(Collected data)
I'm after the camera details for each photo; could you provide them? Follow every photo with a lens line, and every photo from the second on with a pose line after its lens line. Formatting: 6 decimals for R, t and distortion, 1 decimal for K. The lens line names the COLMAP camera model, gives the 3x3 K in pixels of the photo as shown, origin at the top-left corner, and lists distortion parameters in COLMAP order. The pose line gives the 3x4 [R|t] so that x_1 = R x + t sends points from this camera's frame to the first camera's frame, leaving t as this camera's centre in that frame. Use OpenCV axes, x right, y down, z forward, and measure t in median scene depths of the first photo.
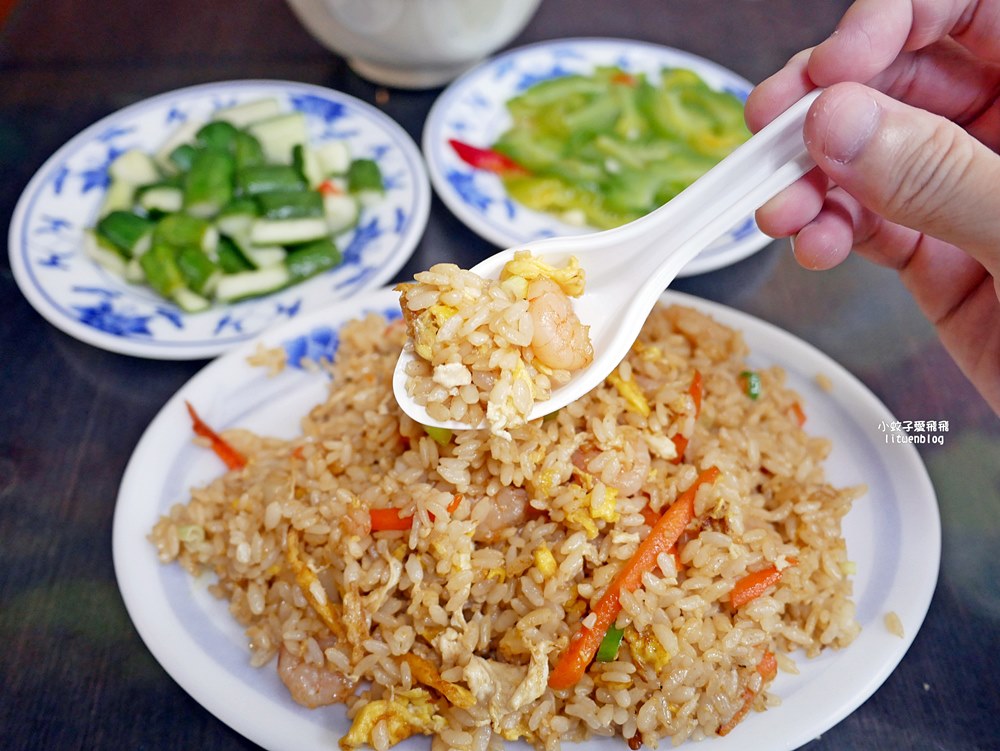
lens RADIAL K [[820.5, 0, 500.0], [0, 820.5, 375.5], [0, 0, 1]] dist [0.000915, -0.093927]
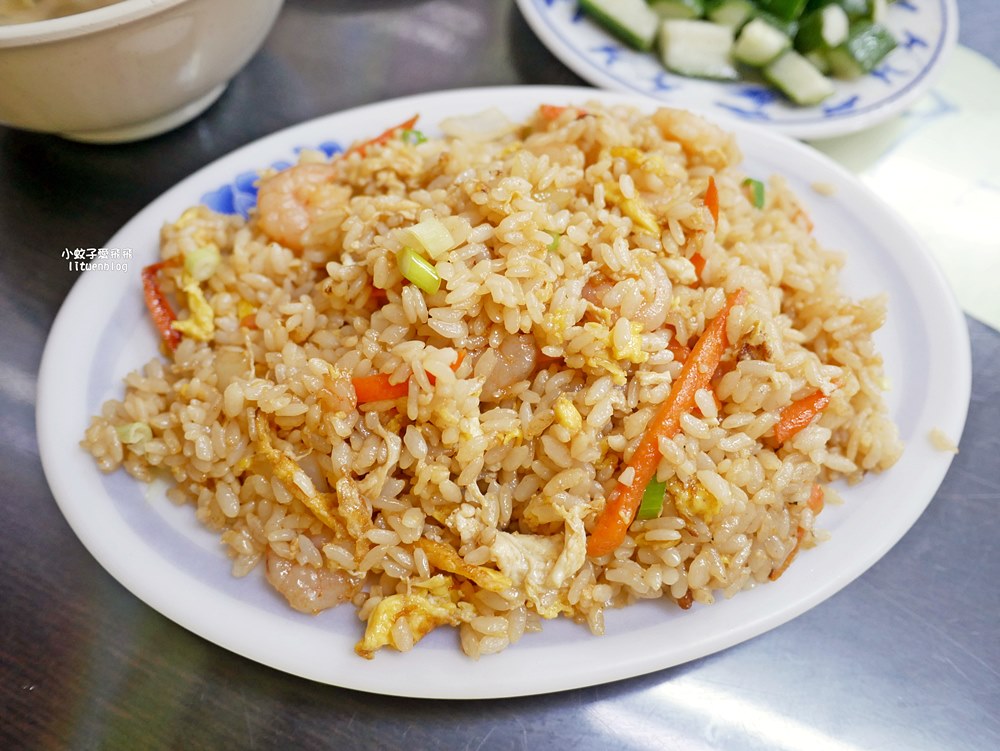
lens RADIAL K [[820.5, 0, 500.0], [0, 820.5, 375.5], [0, 0, 1]] dist [0.000915, -0.093927]
pose [[0.989885, -0.111164, 0.088149, -0.083899], [0.094202, 0.979600, 0.177508, 0.026937], [-0.106083, -0.167409, 0.980164, 0.174091]]
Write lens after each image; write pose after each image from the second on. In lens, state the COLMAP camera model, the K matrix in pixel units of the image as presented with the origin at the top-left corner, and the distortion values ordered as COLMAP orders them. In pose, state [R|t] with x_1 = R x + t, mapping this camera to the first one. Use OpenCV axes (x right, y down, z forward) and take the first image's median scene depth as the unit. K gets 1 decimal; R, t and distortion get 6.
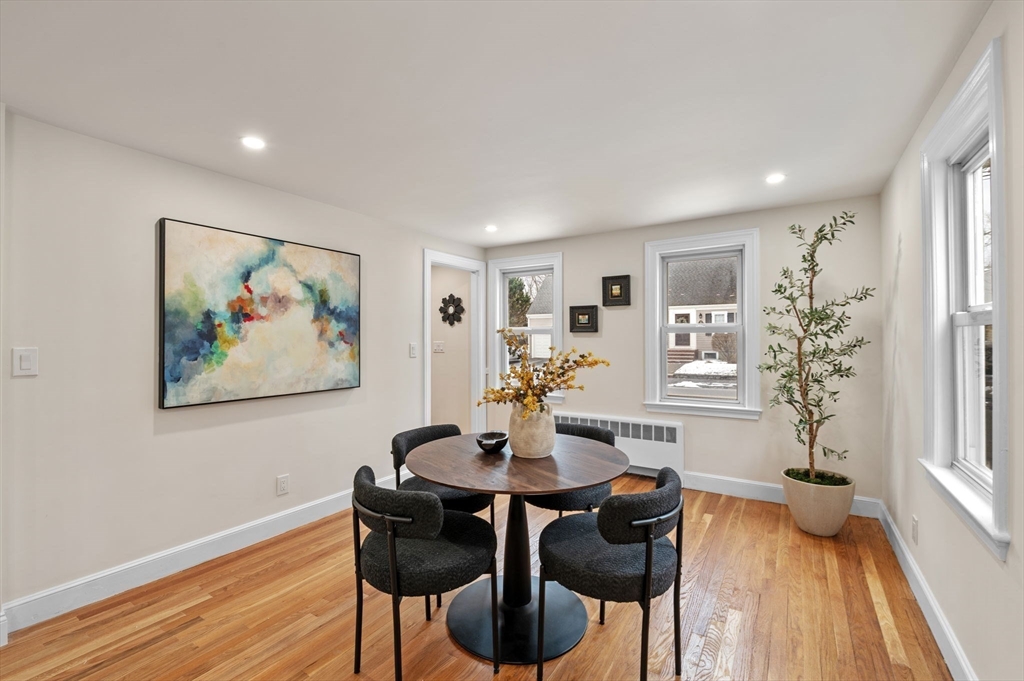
lens RADIAL K [[446.9, 0, 503.4], [0, 446.9, 335.7], [0, 0, 1]] dist [-0.009572, -0.000640]
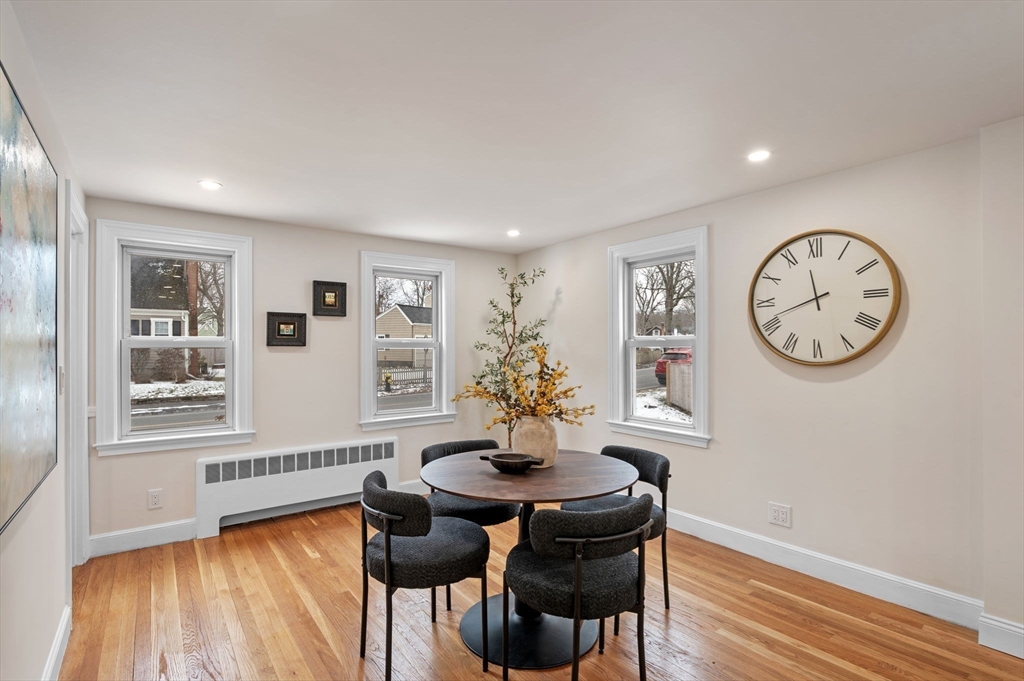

Work to be completed:
Arrange every line of the records above as a numbered list, skipping blank lines and omitting the pictures.

Solution:
1. I'm after the camera details for each photo; could you provide them? Follow every photo with a lens line, and every photo from the second on with a pose line after its lens line. Formatting: 6 decimals for R, t and distortion, 1 decimal for K. The lens line names the COLMAP camera model, gives the 3x3 K in pixels of the photo as shown, origin at the top-left corner, and lists distortion parameters in COLMAP order. The pose line gives the 3x4 [R|t] so that x_1 = R x + t sends points from this camera's frame to the first camera's frame, leaving t as this camera's centre in that frame. Use OpenCV axes, x right, y down, z forward, and measure t in median scene depths of the first photo.
2. lens RADIAL K [[820.5, 0, 500.0], [0, 820.5, 375.5], [0, 0, 1]] dist [0.000915, -0.093927]
3. lens RADIAL K [[820.5, 0, 500.0], [0, 820.5, 375.5], [0, 0, 1]] dist [0.000915, -0.093927]
4. pose [[0.989885, -0.111164, 0.088149, -0.083899], [0.094202, 0.979600, 0.177508, 0.026937], [-0.106083, -0.167409, 0.980164, 0.174091]]
5. Write lens after each image; write pose after each image from the second on. In lens, state the COLMAP camera model, the K matrix in pixel units of the image as presented with the origin at the top-left corner, and the distortion values ordered as COLMAP orders them. In pose, state [R|t] with x_1 = R x + t, mapping this camera to the first one. Use OpenCV axes (x right, y down, z forward) and take the first image's median scene depth as the unit. K gets 1 decimal; R, t and distortion get 6.
6. lens RADIAL K [[446.9, 0, 503.4], [0, 446.9, 335.7], [0, 0, 1]] dist [-0.009572, -0.000640]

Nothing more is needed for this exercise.